49. Eat more salt. Salt gets a bad rap but sodium is an essential electrolyte for sustaining life — so I try to sprinkle organic sea salt on many of my meals. Tip: don’t start pounding any type of salt if you have blood pressure issues.
50. Get your daily fix of sunlight. Unless you’re a vampire, you should be getting 15-20 minutes of sunblock free time in the sun daily to boost your vitamin D levels. If it’s winter time and you live somewhere with constant shitty weather (like Canada) try to take 4000-5000 IU of a high quality vitamin D supplement each day.
51. Chill the F out. Stress is the worst imaginary disease in the world. You can’t touch or taste stress. It doesn’t actually exist –- unless your thoughts create it by engaging in ‘stressful thinking’. Stress also increases cortisol, which can make you fat – I hope this news didn’t just stress you out…
52. Stop the mindless cardio. Science has shown us that doing excessive amounts of aerobic exercise can reduce your testosterone levels and spike cortisol levels. What more do I need to say?
53. For a better cardio workout: ditch the boring elliptical and treadmill…and opt do high intensity conditioning like running stairs, hill sprints, jumping rope, or pushing sleds instead. I prefer to do this type of conditioning on days I don’t lift. If I’m feeling ballsy that day though…I’ll do it for about 20-30 minutes after lifting.
54. Add bodyweight, strongman, and other weird lift exercises into your training routine to build the type of strength you can use in real life situations. Real life situations like: if someone is attacking you or a loved one…or if you have to fight a bear in the woods…or if you have to fight a vegan ninja for a parking spot at Whole Foods. Tip: These types of exercises work different muscle fibers and help build functional strength.
55. Always Train To Get Stronger. I remember when men still trained like men and when people moved big iron to gain size and strength. I remember when they used to walk or run on off days to maintain their conditioning and bodyfat levels. Nobody did four weekly 30 minute circuits of swings, burpees and snatches. You know why? Because that shit makes you small and weak, pumps you full of cortisol, destroys your joints, and negatively affects your strength training. Regardless of what you heard on Twitter or saw on TV…It ain’t strength training unless you’re gettin’ strong. Don’t fall for marketing hype, get back to the basics son.
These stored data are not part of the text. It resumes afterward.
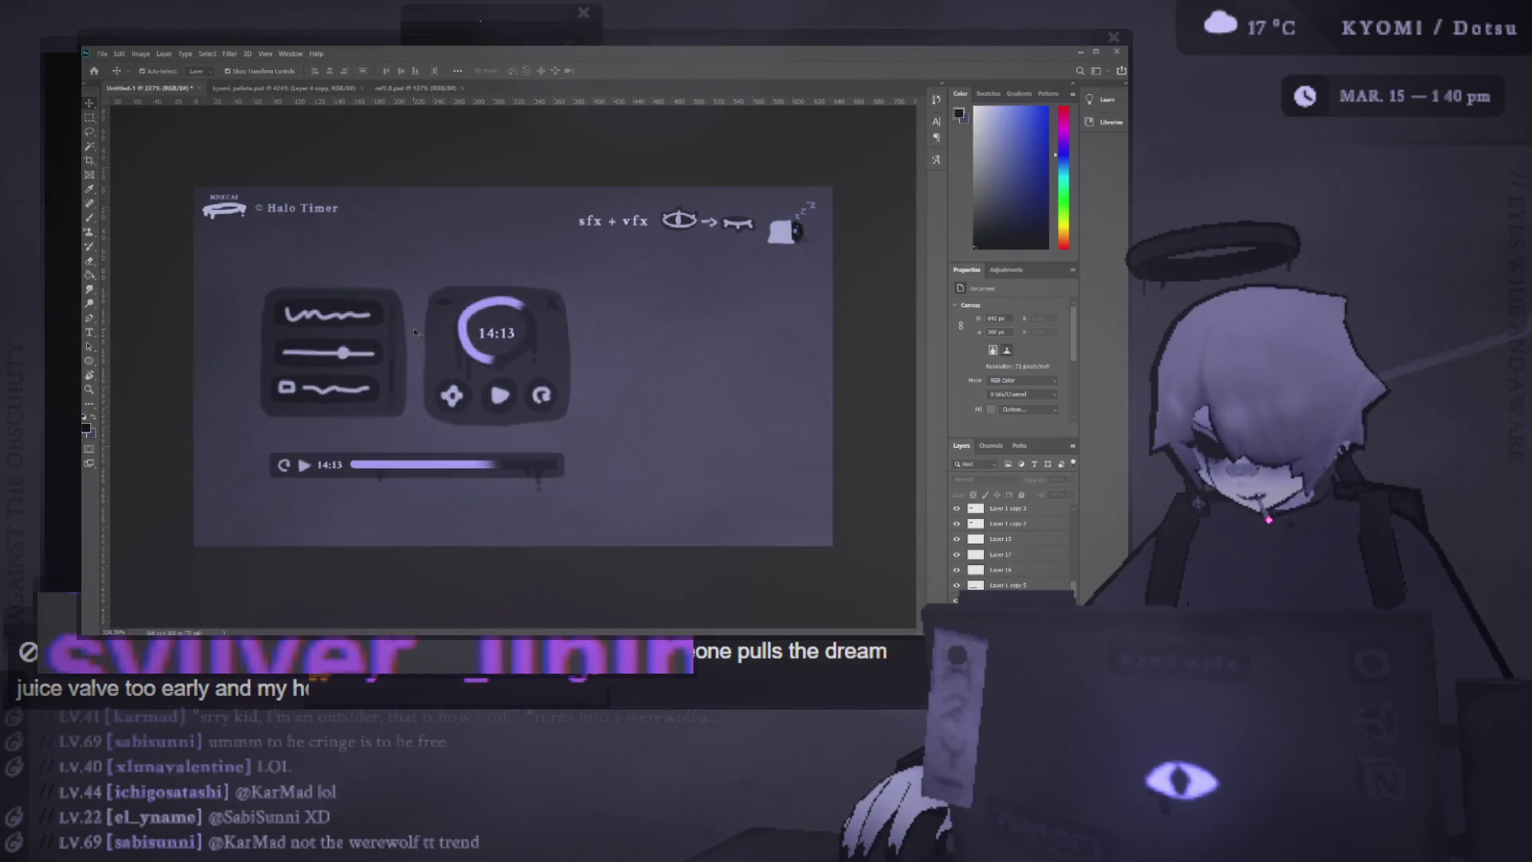
click(375, 313)
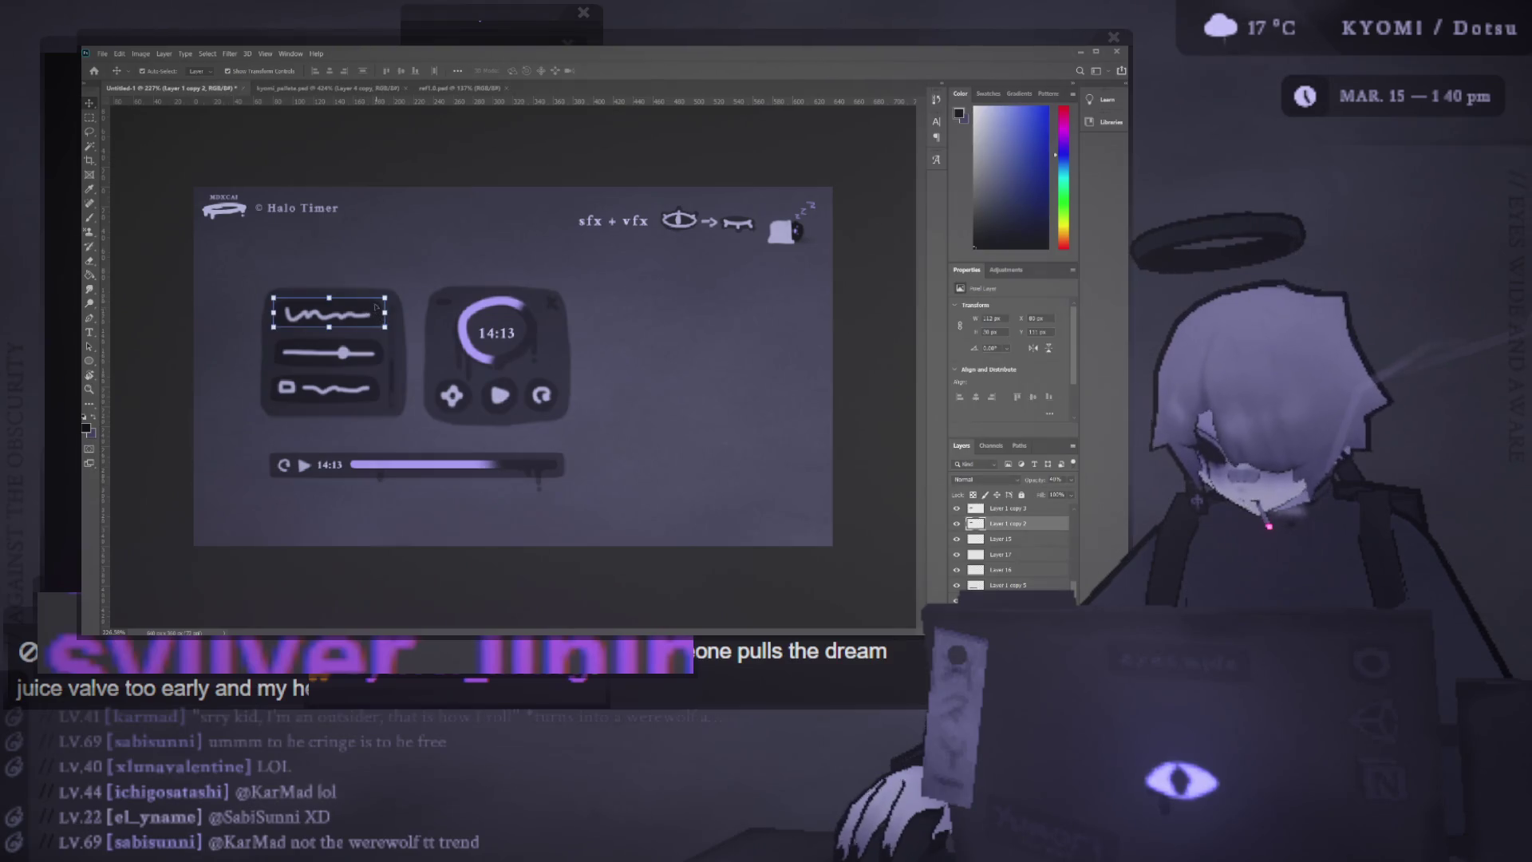
ctrl+click(1010, 508)
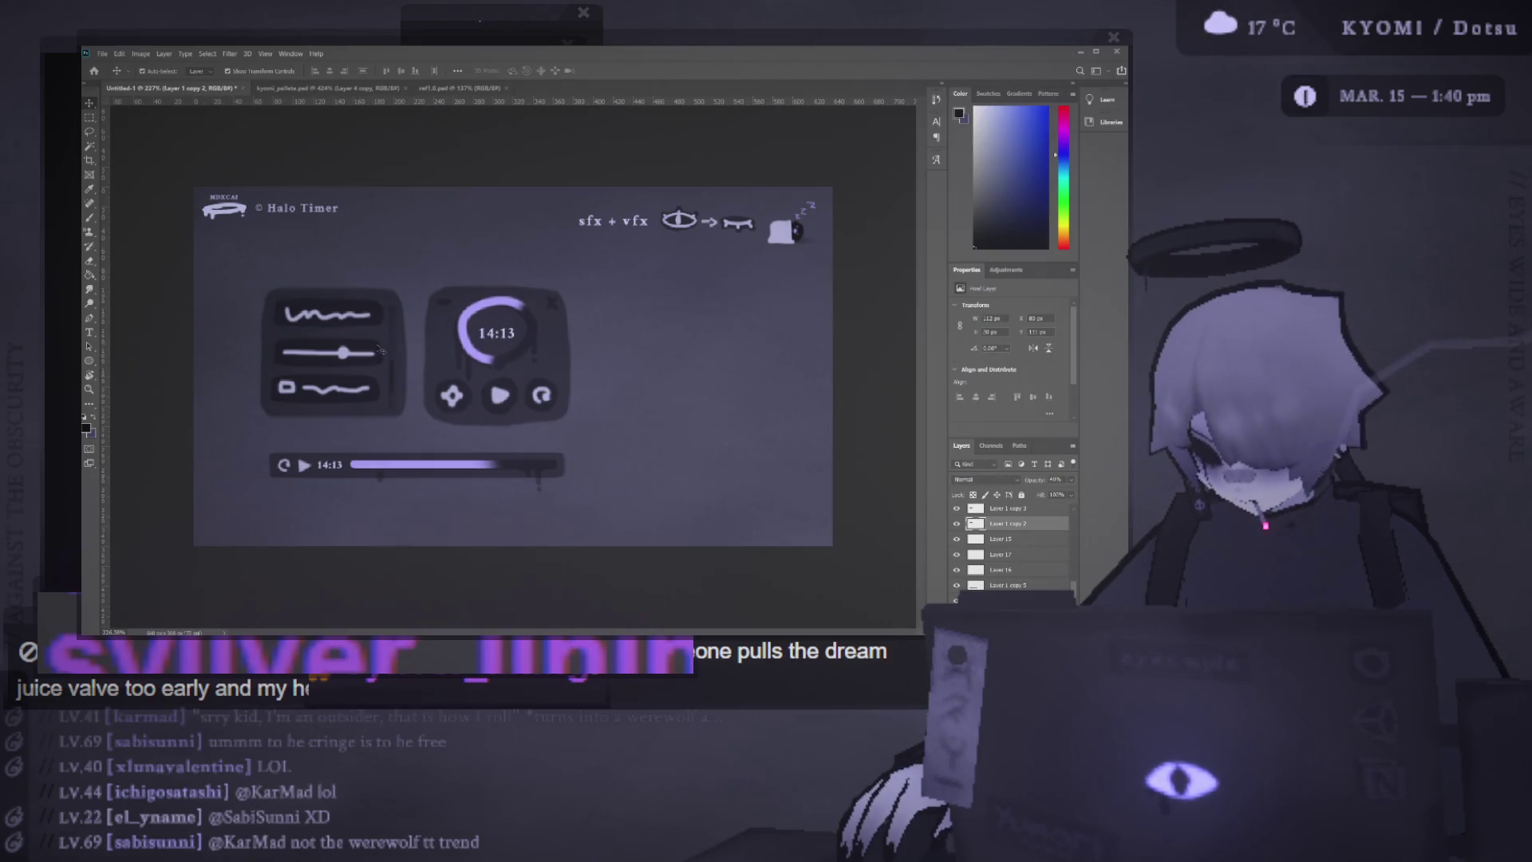
key(2)
key(9)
56. Never ever use steroids or performance enhancing drugs for any reason. Exception: you’re a world class athlete with millions of dollars at stake — dollars you plan to donate to noble & righteous causes after your premature death from liver or brain cancer. Hint. Hint.
57. Follow a healthy diet plan that allows your body to naturally harness the effects of Testosterone, Growth Hormone, Insulin-Like Growth Factor (IGF), and Insulin which will help you build a badass physique without putting your health at risk. I highly recommend this one.
58. Supplement with garlic. Garlic has been one of the best natural supplements in the world for over 2000 years. It’s a shame more people don’t use it as often as they should. As a potent immune system booster and natural antibiotic, garlic can also reduce your risk of a variety of common illnesses as studies have shown that the allicin in garlic (the antibacterial & antifungal property) has an effect equal to 1% of penicillin. I highly recommend using fresh cloves or check out Kyolic by Wakunaga.
59. Have fun out there. Let’s face it, training and dieting properly is difficult…and sometimes it even just flat out sucks. Once something begins to suck, people will bail on it. That’s just human nature. So before you start that new program (diet or exercise), try to convince a friend to join the action with you — a friend who will challenge you AND keep things fun and exciting. Competition, teamwork, and camaraderie go a long way.